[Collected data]
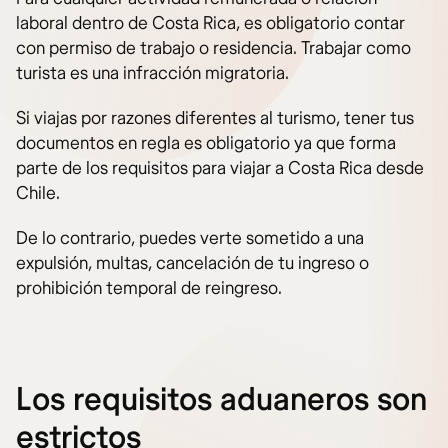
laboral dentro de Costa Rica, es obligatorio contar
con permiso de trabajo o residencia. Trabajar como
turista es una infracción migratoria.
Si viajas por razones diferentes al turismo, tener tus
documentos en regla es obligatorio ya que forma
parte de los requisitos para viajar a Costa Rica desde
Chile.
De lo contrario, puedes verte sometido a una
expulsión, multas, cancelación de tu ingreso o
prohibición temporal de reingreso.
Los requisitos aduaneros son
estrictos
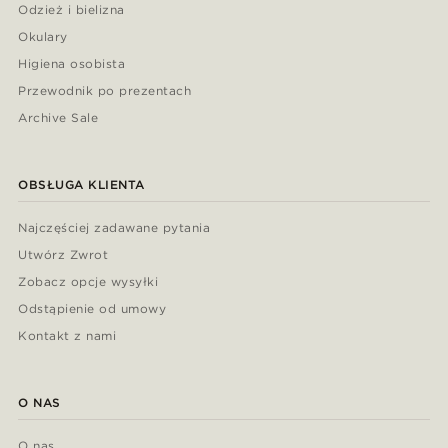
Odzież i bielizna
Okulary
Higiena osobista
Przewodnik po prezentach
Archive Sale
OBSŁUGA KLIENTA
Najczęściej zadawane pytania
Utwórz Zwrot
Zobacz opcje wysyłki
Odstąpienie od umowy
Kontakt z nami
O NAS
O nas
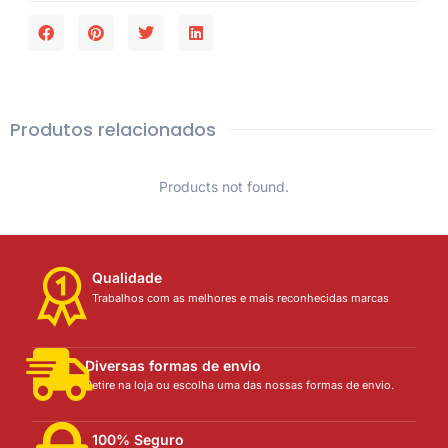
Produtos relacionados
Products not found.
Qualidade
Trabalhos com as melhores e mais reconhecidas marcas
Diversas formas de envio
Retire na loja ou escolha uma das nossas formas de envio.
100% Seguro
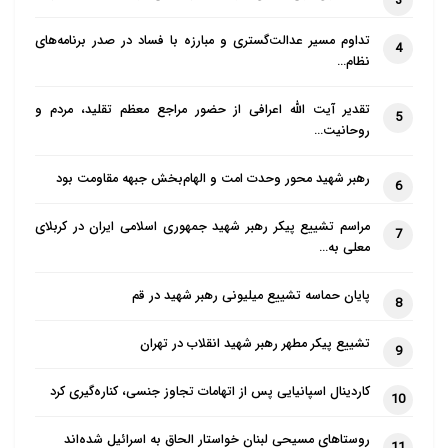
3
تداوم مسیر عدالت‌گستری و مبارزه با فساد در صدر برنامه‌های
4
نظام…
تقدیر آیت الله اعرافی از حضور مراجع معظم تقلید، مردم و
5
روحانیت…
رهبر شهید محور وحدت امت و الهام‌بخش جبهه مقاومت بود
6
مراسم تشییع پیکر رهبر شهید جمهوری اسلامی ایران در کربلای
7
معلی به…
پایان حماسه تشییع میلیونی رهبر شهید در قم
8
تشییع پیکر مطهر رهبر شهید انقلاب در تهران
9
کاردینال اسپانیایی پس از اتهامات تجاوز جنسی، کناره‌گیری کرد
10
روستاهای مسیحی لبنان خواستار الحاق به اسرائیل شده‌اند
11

==

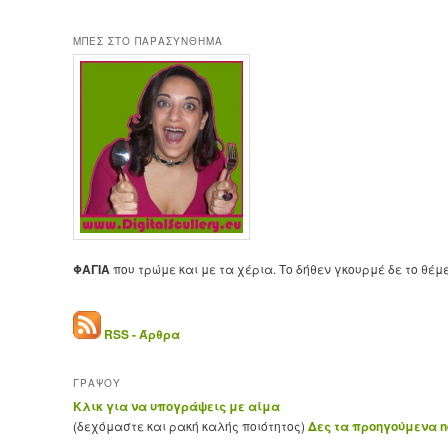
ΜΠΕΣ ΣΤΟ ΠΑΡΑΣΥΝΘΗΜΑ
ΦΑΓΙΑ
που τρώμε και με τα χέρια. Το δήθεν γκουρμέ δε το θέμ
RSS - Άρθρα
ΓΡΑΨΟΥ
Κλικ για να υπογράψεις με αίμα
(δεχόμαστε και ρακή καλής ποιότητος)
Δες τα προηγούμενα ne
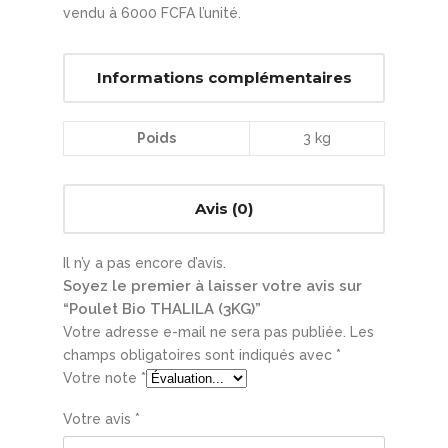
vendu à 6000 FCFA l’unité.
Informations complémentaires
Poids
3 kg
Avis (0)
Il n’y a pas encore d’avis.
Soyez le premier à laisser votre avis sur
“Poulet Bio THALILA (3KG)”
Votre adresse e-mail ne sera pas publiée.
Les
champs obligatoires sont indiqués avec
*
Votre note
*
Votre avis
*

* * *

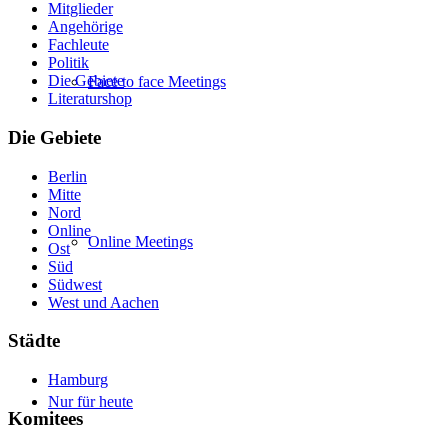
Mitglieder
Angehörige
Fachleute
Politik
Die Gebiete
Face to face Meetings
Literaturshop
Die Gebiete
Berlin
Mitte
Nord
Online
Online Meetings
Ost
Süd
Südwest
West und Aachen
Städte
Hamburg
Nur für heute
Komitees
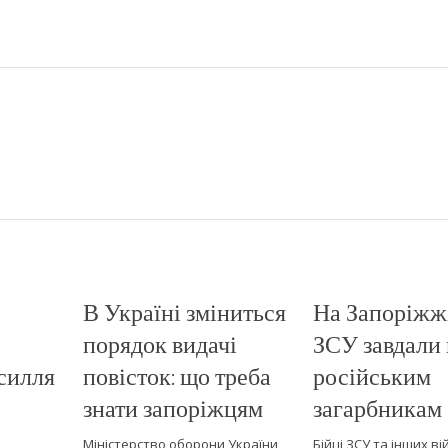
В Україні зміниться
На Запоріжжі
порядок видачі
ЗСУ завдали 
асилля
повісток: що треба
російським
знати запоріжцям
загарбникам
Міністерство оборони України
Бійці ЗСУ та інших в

Activity - Every line with "شهید" in it should be copied from the entries.

Finished task -
رهبر شهید محور وحدت امت و الهام‌بخش جبهه مقاومت بود
مراسم تشییع پیکر رهبر شهید جمهوری اسلامی ایران در کربلای
پایان حماسه تشییع میلیونی رهبر شهید در قم
تشییع پیکر مطهر رهبر شهید انقلاب در تهران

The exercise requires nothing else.